My theory is that 100 is the 'correct' answer, because the write to the union member through the short-lvalue *s is defined as such (for this platform/endianness/whatever). But I think that the optimizer doesn't realize that the write to *s can alias u.i, and therefore it thinks that *i=2; is the only line that can affect *i. Is this a reasonable theory?

If *s can alias u.i, and u.i can alias *i, then surely the compiler should think that *s can alias *i? Shouldn't aliasing be 'transitive'?

Finally, I always had this assumption that strict-aliasing problems were caused by bad casting. But there is no casting in this!

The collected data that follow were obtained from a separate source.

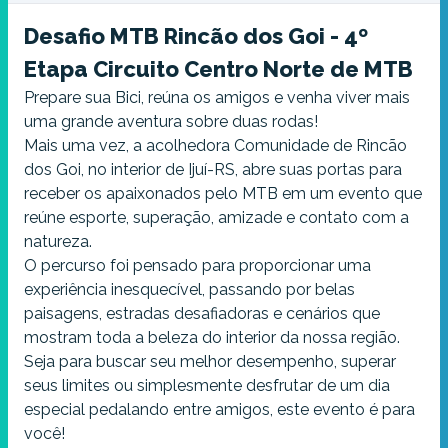
MASTER B2 - Masculino
Desafio MTB Rincão dos Goi - 4º
R$ 100,00
Etapa Circuito Centro Norte de MTB
Prepare sua Bici, reúna os amigos e venha viver mais
MASTER C1 - Masculino
uma grande aventura sobre duas rodas!
R$ 100,00
Mais uma vez, a acolhedora Comunidade de Rincão
dos Goi, no interior de Ijuí-RS, abre suas portas para
MASTER C2 - Masculino
receber os apaixonados pelo MTB em um evento que
R$ 100,00
reúne esporte, superação, amizade e contato com a
natureza.
MASTER D - Masculino
O percurso foi pensado para proporcionar uma
R$ 100,00
experiência inesquecível, passando por belas
paisagens, estradas desafiadoras e cenários que
SPORT - Masculino
mostram toda a beleza do interior da nossa região.
R$ 100,00
Seja para buscar seu melhor desempenho, superar
seus limites ou simplesmente desfrutar de um dia
SUB-30 - Feminino
especial pedalando entre amigos, este evento é para
R$ 85,00
você!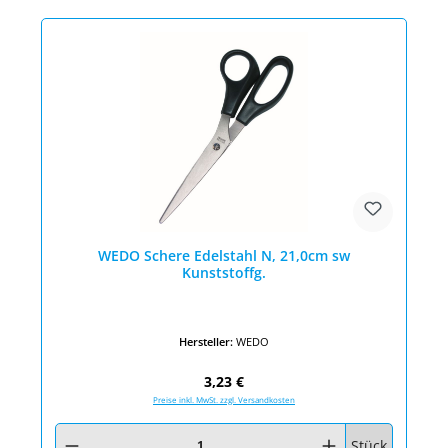
WEDO Schere Edelstahl N, 21,0cm sw
Kunststoffg.
Hersteller:
WEDO
Regulärer Preis:
3,23 €
Preise inkl. MwSt. zzgl. Versandkosten
Produkt Anzahl: Gib den gewünschten Wert ein oder benutze die Schaltfläc
Stück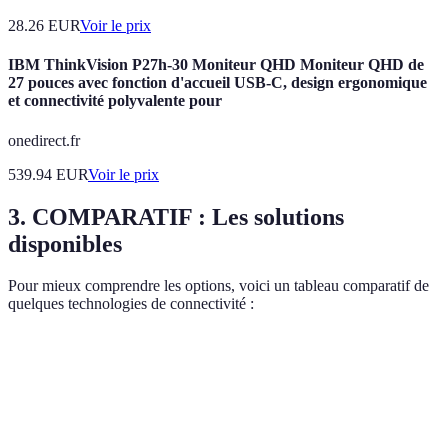
28.26
EUR
Voir le prix
IBM ThinkVision P27h-30 Moniteur QHD Moniteur QHD de
27 pouces avec fonction d'accueil USB-C, design ergonomique
et connectivité polyvalente pour
onedirect.fr
539.94
EUR
Voir le prix
3.
COMPARATIF : Les solutions
disponibles
Pour mieux comprendre les options, voici un tableau comparatif de
quelques technologies de connectivité :
Critère
Fibre Optique
DSL
5G
Vitesse max
Jusqu'à 1 Gbps
100 Mbps
10 Gbps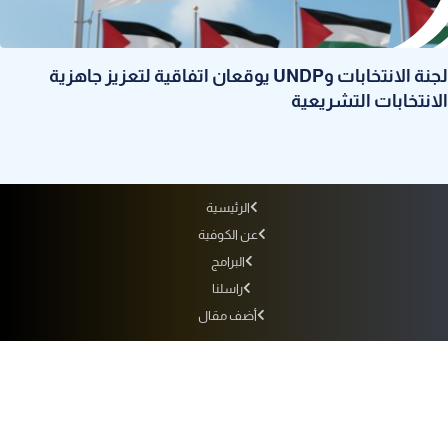
لجنة الانتخابات وUNDP يوقعان اتفاقية لتعزيز جاهزية
الانتخابات التشريعية
الرئيسية
عن الكوفية
البرامج
راسلنا
أضف مقال
أرشيف الإذاعة
سياسة الاستخدام
سياسة الخصوصية
التردد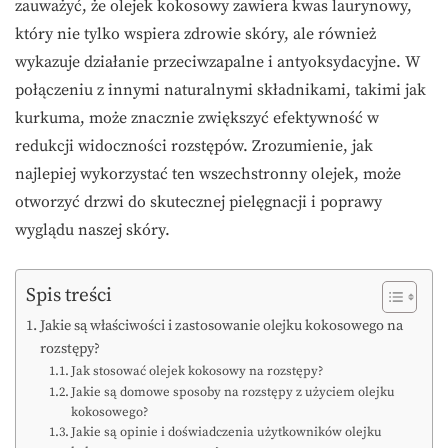
zauważyć, że olejek kokosowy zawiera kwas laurynowy,
który nie tylko wspiera zdrowie skóry, ale również
wykazuje działanie przeciwzapalne i antyoksydacyjne. W
połączeniu z innymi naturalnymi składnikami, takimi jak
kurkuma, może znacznie zwiększyć efektywność w
redukcji widoczności rozstępów. Zrozumienie, jak
najlepiej wykorzystać ten wszechstronny olejek, może
otworzyć drzwi do skutecznej pielęgnacji i poprawy
wyglądu naszej skóry.
Spis treści
Jakie są właściwości i zastosowanie olejku kokosowego na
rozstępy?
Jak stosować olejek kokosowy na rozstępy?
Jakie są domowe sposoby na rozstępy z użyciem olejku
kokosowego?
Jakie są opinie i doświadczenia użytkowników olejku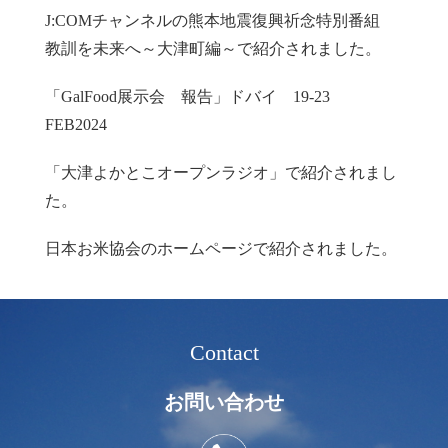
J:COMチャンネルの熊本地震復興祈念特別番組
教訓を未来へ～大津町編～で紹介されました。
「GalFood展示会 報告」ドバイ 19-23
FEB2024
「大津よかとこオープンラジオ」で紹介されまし
た。
日本お米協会のホームページで紹介されました。
Contact
お問い合わせ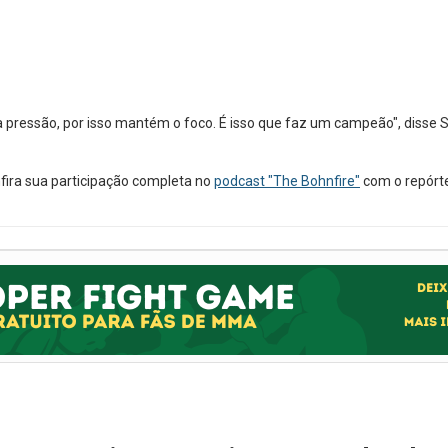
la pressão, por isso mantém o foco. É isso que faz um campeão", disse S
nfira sua participação completa no
podcast "The Bohnfire"
com o repórt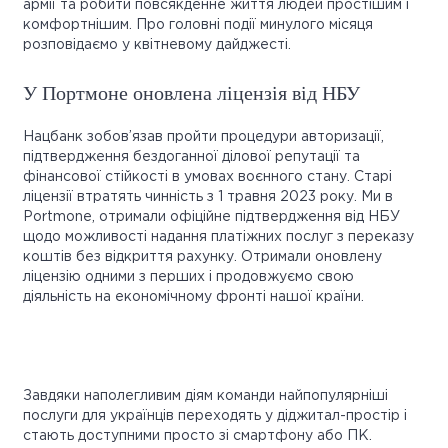
армії та робити повсякденне життя людей простішим і
комфортнішим. Про головні події минулого місяця
розповідаємо у квітневому дайджесті.
У Портмоне оновлена ліцензія від НБУ
Нацбанк зобов’язав пройти процедури авторизації,
підтвердження бездоганної ділової репутації та
фінансової стійкості в умовах воєнного стану. Старі
ліцензії втратять чинність з 1 травня 2023 року. Ми в
Portmone, отримали офіційне підтвердження від НБУ
щодо можливості надання платіжних послуг з переказу
коштів без відкриття рахунку. Отримали оновлену
ліцензію одними з перших і продовжуємо свою
діяльність на економічному фронті нашої країни.
Завдяки наполегливим діям команди найпопулярніші
послуги для українців переходять у діджитал-простір і
стають доступними просто зі смартфону або ПК.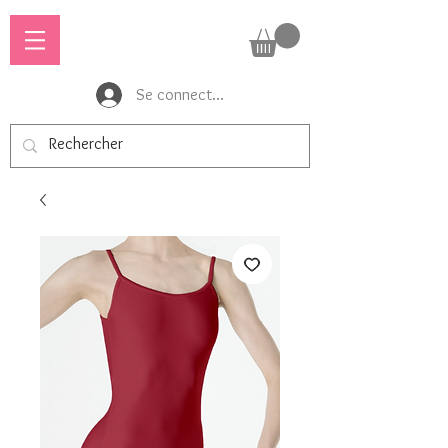
Se connecter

(My background is C++, I'm hoping I'm asking a reasonable question about C here. My (limited) understanding is that, in C99, it is acceptable to write through one union member and then reading through another member of a different type.)


Solution

  • The disrepancy is issued by -fstrict-aliasing optimization option. Its behavior and possible traps are described in GCC documentation:

    Pay special attention to code like this:

          union a_union {
            int i;
            double d;
          };
    
          int f() {
            union a_union t;
            t.d = 3.0;
            return t.i;
          }
    

    The practice of reading from a different union member than the one most recently written to (called “type-punning”) is common. Even with -fstrict-aliasing, type-punning is allowed, provided the memory is accessed through the union type. So, the code above works as expected. See Structures unions enumerations and bit-fields implementation. However, this code might not:

          int f() {
            union a_union t;
            int* ip;
            t.d = 3.0;
            ip = &t.i;
            return *ip;
          }
    

    Note that conforming implementation is perfectly allowed to take advantage of this optimization, as second code example exhibits undefined behaviour. See Olaf's and others' answers for reference.